ASSIGNED TASK A: List every number that appears in parentheses in the passage on Tucson schools.

QUOTED PASSAGE:
--*--

Other segments of the Tucson community also had their say. A University of Arizona professor charged that, per child, $41 more was spent on Anglo students than minority students. Lee contended the figure was caused by the lower salaries earned by many young and inexperienced bilingual teachers who were hired over the last few years to work in schools with bilingual programs. Funds from the Title I program for poverty areas were not included in the study. (50)

A week later, four Anglo mothers from eastside schools complained that their children were victims of reverse discrimination because they received no federal funds to help children with learning problems. (51) Others complained that the building moratorium was forcing their children to attend overcrowded schools.

Testimony was taken through the deposition process through much of 1976. One of the depositions received public attention when it was released to the Arizona Daily Star by an unidentified source. Herbert Cooper, a retired top administrator, gave emotional testimony about attendance area decisions:

Asked by the attorneys if the ethnic makeup of a neighborhood was ever considered in planning school locations, Cooper replied sharply: "No, sir, that site was purchased before there was a damn thing there but mesquite bush." Parents protested whenever transfer of students from one neighborhood to another was proposed, Cooper said. Even if the district moved the children to all-white schools, "they raised hell, " he said.... "God Almighty, look at what happened in Boston, that would be the worst thing in the world that could happen in this community, but it will happen and can happen. They didn't want to go into these schools.... You people know it better than I do, we are playing games around this table. As far as I was concerned, as far as the administration was concerned, we tried our damnedest to do the right thing by all children." (52)

--*--

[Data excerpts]

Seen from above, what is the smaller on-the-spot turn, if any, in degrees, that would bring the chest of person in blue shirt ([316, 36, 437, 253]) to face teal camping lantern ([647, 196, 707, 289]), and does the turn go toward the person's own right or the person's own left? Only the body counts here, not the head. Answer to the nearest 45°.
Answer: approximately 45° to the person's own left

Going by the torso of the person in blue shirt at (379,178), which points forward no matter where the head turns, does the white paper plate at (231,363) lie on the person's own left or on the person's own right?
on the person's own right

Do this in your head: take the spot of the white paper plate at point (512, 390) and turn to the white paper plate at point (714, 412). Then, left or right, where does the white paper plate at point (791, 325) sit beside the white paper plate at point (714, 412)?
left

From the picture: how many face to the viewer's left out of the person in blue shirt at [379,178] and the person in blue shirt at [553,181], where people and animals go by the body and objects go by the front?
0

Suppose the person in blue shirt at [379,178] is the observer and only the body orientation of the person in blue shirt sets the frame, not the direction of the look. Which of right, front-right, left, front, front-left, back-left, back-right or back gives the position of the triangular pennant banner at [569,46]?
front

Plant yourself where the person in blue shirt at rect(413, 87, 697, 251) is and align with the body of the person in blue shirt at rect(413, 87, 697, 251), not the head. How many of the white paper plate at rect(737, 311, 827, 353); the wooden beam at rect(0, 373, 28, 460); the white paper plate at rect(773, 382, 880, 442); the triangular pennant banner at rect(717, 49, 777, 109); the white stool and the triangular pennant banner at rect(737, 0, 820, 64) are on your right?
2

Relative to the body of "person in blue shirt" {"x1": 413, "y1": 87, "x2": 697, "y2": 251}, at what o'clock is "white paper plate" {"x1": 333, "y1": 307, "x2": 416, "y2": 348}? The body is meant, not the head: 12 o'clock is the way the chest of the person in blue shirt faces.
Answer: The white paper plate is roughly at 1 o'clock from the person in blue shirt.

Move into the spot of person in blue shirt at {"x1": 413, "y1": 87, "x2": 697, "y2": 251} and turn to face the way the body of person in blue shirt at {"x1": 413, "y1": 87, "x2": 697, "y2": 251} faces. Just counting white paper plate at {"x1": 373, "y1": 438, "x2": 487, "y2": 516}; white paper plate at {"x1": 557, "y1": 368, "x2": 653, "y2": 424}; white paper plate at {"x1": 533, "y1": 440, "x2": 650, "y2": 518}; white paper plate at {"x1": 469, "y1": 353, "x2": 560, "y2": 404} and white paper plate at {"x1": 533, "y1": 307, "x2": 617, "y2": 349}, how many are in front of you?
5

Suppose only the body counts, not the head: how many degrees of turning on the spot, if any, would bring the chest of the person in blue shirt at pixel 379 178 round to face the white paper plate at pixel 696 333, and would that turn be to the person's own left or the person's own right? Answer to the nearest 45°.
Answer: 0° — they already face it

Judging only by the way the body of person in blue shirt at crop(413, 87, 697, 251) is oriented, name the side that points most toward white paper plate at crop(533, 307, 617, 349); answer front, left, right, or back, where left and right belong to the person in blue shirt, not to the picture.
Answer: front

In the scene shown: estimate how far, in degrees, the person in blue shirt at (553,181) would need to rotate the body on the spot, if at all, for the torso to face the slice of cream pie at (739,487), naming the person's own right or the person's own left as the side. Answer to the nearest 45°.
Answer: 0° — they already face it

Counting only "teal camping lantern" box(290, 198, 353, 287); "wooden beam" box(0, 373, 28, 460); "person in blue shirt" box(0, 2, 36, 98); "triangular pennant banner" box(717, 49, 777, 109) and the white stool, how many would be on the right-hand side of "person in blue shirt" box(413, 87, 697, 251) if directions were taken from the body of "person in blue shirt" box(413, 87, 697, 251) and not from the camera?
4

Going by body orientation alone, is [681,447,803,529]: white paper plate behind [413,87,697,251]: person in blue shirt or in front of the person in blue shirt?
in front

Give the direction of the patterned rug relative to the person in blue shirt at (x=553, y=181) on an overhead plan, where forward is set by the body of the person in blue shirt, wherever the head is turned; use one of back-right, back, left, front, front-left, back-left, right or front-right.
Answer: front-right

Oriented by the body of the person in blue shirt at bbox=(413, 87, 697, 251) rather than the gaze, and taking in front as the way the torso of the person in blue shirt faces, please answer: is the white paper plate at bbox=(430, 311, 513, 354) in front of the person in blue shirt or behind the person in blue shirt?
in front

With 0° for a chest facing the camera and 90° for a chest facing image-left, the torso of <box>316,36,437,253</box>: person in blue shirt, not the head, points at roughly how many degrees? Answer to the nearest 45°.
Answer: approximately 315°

--*--

ASSIGNED TASK B: Reproduce the data excerpts from their very first line down through the line that contains "Answer: approximately 45°", including both ends.

YOUR SOLUTION A: 50, 51, 52

YOUR SOLUTION B:
Seen from above, what is the smaller on-the-spot turn, if any, in degrees, that would bring the chest of person in blue shirt ([316, 36, 437, 253]) to face teal camping lantern ([647, 196, 707, 289]), and does the turn go toward the person's own right or the person's own left? Only the body counts here, not the head. Answer to the nearest 45°.
Answer: approximately 45° to the person's own left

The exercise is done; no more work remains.